## EXERCISE REQUIREMENTS
**a.** Print the portion of the passage on the sleep-tracking alarm device from "[0071] In the" up to and including "monitoring mode continues.".
**b.** Carry on the passage on the sleep-tracking alarm device from the point at which it stops.
— Start TEXT PASSAGE —
The alarm settings can include identifying a preferred time to be
awakened, a window or threshold period of time, a number of desired
sleep cycles, the type of alarm or the like. At block 1115, the
user can also program the device with mode settings. The mode
settings can include setting the device to wake the user after a
predetermined number of sleep cycles, threshold times, or the like.
In some embodiments, the alarm settings and the mode settings can
be accomplished simultaneously. Once the device 101 is programmed,
at block 1120 the sleep tracker module 118 of device 101 may enter
into monitoring mode and begin to track entry and exit of sleep
stages by the user. The monitoring mode can be automatically
triggered in accordance with the alarm and mode settings or can be
manually triggered by the user when the user retires. Notably, the
sleep tracker module 118 may monitor and track sleep stages of the
user in some embodiments or, in other embodiments, may simply
receive a signal that is indicative of a certain sleep stage. A
trigger signal indicative of a sleep stage or other parameter
related to the user's sleep phase may be generated from a component
within the EWD 101 or generated from a component external to the
EWD 101.
[0071] In the monitoring mode at decision block 1125, if the sleep
tracker module 118 detects that the user is in a shallow state of
sleep, such as by receiving an input from the motion detector 120,
the sleep tracker module 118 checks the alarm and mode settings at
block 1130 to determine if the alarm should be triggered.
Otherwise, the monitoring mode is continued. If the alarm and mode
settings are satisfied at decision block 1135 (i.e., shallow sleep
stage is detected within the threshold time of the alarm setting or
a specified number of sleep cycles is reached), then an alarm is
triggered at block 1140. Otherwise, the monitoring mode continues.
Once the alarm is triggered at block 1140, at block 1145 the dawn
simulator module 116 may be prompted to initiate a dawn simulation
in order to awaken the user. The dawn simulation of block 1145 may
span a short amount of time in some embodiments in an effort to
simply awaken the user while still in the shallow stage of sleep.
Notably, however, it is envisioned that in other embodiments the
dawn simulation of block 1145 may be used to not only awaken the
user gradually, but also to affect a phase shift in the user's
circadian rhythm.
[0072] FIG. 12 is a conceptual diagram of an embodiment of an EWD
in which the motion sensor and other logic/systems are completely
embedded in a device that is not worn by the user. In the
illustrated embodiment, a user 1210 is illustrated as being in bed
and being monitored by the EWD 1220. The EWD 1220 includes a motion
sensor 1230 that transmits signals 1232 towards the sleeping
subject 1210 and receives echoes of the transmitted signals 1234 in
return. As the echoes are analyzed, any change in the received
signals may indicate movement of the user 1210. This information
can then be analyzed to determine if it is indicative of the state
of the user's sleep cycle. If it is determined that the user is at
the top of a sleep cycle, or approaching a sleep cycle, the EWD
1220 can turn on a light source 1240 to gradually increase the
amount of ambient light 1242 in the sleeping area.
[0073] It should be appreciated that the light source 1240 include
a wide variety of characteristics. For instance, the light source
may shine light onto a surface above the user so that the user
experience indirect lighting. Further, the type of light can vary
such as incandescent, fluorescent, etc., as well as various
wattages. In some embodiments, lighting can be installed behind
drapery or shades and thus simulate the sun rising. Other
techniques may include lighting under the bed or furniture, outside
the door of the user's bedroom, etc.
— End TEXT PASSAGE —
— Start ENTRIES SUPPLIED —
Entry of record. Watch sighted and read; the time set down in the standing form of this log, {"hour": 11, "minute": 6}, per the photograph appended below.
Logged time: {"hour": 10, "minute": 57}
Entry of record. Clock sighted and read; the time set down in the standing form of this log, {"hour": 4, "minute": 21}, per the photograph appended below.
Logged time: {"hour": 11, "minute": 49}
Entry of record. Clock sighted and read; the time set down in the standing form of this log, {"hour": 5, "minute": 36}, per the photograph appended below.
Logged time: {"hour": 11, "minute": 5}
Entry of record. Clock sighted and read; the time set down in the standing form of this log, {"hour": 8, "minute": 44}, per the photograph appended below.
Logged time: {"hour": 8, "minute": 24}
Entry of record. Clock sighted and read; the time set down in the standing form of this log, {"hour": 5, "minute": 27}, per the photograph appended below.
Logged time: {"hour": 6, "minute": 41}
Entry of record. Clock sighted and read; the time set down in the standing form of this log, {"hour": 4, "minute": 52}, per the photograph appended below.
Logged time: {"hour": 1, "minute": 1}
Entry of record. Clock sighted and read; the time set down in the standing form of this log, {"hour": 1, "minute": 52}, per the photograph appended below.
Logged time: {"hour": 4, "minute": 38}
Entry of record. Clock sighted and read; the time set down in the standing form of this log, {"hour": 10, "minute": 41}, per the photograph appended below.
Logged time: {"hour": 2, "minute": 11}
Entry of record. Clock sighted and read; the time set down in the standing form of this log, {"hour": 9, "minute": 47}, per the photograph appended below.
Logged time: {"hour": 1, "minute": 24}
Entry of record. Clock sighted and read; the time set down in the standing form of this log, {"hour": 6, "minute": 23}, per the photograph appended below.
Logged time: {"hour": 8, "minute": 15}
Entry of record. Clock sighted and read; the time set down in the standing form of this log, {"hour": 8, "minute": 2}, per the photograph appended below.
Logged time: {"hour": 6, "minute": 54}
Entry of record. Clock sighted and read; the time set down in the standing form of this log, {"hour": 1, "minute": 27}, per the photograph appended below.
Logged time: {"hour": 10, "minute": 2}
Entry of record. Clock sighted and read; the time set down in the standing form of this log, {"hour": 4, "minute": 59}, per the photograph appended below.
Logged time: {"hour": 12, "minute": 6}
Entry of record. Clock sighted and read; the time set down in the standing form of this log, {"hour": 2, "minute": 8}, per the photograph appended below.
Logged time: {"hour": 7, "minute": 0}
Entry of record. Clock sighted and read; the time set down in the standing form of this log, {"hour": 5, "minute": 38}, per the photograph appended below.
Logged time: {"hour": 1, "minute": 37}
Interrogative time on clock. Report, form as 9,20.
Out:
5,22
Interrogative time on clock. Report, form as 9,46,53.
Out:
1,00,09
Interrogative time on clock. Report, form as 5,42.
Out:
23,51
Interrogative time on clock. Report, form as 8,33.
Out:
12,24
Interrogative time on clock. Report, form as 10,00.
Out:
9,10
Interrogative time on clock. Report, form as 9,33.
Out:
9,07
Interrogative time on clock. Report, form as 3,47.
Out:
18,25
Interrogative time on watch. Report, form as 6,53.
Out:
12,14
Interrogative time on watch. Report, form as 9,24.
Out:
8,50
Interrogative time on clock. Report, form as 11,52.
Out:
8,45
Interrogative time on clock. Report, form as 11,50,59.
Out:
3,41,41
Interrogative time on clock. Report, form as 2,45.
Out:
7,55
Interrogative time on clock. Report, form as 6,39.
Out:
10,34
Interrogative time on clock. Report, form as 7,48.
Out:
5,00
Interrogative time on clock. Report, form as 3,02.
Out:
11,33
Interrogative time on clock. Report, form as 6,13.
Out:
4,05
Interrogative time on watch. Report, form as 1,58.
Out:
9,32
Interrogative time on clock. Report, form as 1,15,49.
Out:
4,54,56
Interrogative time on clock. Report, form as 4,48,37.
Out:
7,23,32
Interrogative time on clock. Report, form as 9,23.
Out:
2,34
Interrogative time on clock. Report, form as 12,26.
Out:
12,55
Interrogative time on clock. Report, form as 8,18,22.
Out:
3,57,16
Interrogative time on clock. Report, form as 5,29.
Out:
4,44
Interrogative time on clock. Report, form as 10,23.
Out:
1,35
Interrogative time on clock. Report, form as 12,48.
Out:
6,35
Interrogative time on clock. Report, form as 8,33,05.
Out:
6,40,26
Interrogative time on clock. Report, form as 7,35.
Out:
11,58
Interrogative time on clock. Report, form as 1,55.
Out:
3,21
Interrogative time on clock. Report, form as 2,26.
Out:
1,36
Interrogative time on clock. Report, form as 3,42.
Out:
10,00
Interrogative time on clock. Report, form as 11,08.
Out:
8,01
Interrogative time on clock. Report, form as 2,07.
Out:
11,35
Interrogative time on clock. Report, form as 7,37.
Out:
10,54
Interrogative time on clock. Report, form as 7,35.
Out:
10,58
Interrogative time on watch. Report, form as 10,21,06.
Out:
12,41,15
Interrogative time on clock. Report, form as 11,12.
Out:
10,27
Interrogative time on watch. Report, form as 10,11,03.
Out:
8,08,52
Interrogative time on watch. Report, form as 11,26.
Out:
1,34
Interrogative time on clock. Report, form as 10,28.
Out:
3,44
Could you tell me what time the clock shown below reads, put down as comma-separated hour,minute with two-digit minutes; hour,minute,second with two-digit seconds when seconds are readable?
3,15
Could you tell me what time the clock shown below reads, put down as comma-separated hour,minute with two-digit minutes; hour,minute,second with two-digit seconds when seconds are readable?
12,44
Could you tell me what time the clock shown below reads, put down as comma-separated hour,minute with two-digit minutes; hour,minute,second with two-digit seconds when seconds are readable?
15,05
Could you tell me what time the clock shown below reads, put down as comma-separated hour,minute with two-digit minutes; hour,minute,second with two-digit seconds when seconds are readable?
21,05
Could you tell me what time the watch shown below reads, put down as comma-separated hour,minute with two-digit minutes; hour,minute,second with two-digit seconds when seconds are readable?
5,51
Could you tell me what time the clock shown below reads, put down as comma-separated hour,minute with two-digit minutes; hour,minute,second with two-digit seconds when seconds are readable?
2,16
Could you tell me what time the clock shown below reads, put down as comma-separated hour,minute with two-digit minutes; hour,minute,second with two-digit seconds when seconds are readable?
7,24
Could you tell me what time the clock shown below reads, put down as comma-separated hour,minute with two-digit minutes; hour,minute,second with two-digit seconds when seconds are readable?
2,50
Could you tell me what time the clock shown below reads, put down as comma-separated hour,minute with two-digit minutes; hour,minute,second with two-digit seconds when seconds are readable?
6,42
— End ENTRIES SUPPLIED —
## WRITTEN ANSWERS
**a.**
[0071] In the monitoring mode at decision block 1125, if the sleep
tracker module 118 detects that the user is in a shallow state of
sleep, such as by receiving an input from the motion detector 120,
the sleep tracker module 118 checks the alarm and mode settings at
block 1130 to determine if the alarm should be triggered.
Otherwise, the monitoring mode is continued. If the alarm and mode
settings are satisfied at decision block 1135 (i.e., shallow sleep
stage is detected within the threshold time of the alarm setting or
a specified number of sleep cycles is reached), then an alarm is
triggered at block 1140. Otherwise, the monitoring mode continues.

**b.**
[0074] Systems, devices and methods for the applying a stimulus of
light for a period determined from a comparative analysis of the
user's sleep cycles and a desired wake time have been described
using detailed descriptions of embodiments thereof that are
provided by way of example and are not intended to limit the scope
of the disclosure. The described embodiments comprise different
features, not all of which are required in all embodiments of a
system and/or method of applying a stimulus of light for a period
determined from a comparative analysis of the user's sleep cycles
and a desired wake time. Some embodiments of the systems and
methods utilize only some of the features or possible combinations
of the features. Variations of embodiments of the systems and
methods that are described and embodiments of a system and/or
method comprising different combinations of features noted in the
described embodiments will occur to persons of the art.
[0075] It will be appreciated by persons skilled in the art that
systems, devices and methods for the provision of a stimulus of
light for a period determined from a comparative analysis of the
user's sleep cycles and a desired wake time is not limited by what
has been particularly shown and described herein above. Rather, the
scope of systems, devices and methods is defined by the claims that
follow.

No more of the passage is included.